Standard Chartered Bank Kenya has reported a 21% decline in profit after tax to KSh 8.09 billion for the half-year ended June 30, 2025, weighed down by lower interest and non-interest income.
Despite the earnings dip, the lender maintained its interim dividend at KSh 8.00 per share, signalling confidence in its capital strength and long-term outlook.
“We remain committed to delivering sustainable returns to our shareholders, even in a challenging environment,” the bank stated.
Income Pressure and Market Headwinds
Operating income fell 15% year-on-year to KSh 22.1 billion, driven by a 29% drop in non-interest income and a 7% decline in net interest income. The bank attributed the performance to subdued trading activity and margin compression.

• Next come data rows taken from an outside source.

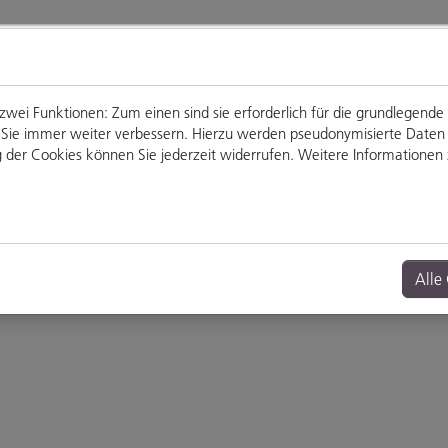
ei Funktionen: Zum einen sind sie erforderlich für die grundlegende
für Sie immer weiter verbessern. Hierzu werden pseudonymisierte Dat
der Cookies können Sie jederzeit widerrufen. Weitere Informationen z
Genießen
Veranstaltungen
Alle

Profit before tax dropped 25% to KSh 10.9 billion, while operating expenses were contained, down 3% to KSh 11.2 billion. Loan loss provisions eased 25% to KSh 1.18 billion, offering some cushion against the income shortfall.
Balance Sheet Resilience
Customer deposits rose 5% to KSh 290.6 billion, and net loans and advances edged up 2% to KSh 152.2 billion. Gross non-performing loans improved significantly, falling 29% to KSh 9.6 billion—a sign of strengthening asset quality.
Total assets stood at KSh 372.1 billion, slightly lower than the previous year, while shareholder equity grew 2% to KSh 65.6 billion.
“The bank’s ability to sustain its dividend payout amid declining income reflects prudent cost management and a resilient balance sheet,” analysts noted.
StanChart Kenya’s half-year results underscore the impact of macroeconomic pressures on banking income, even as operational efficiency and credit quality continue to improve.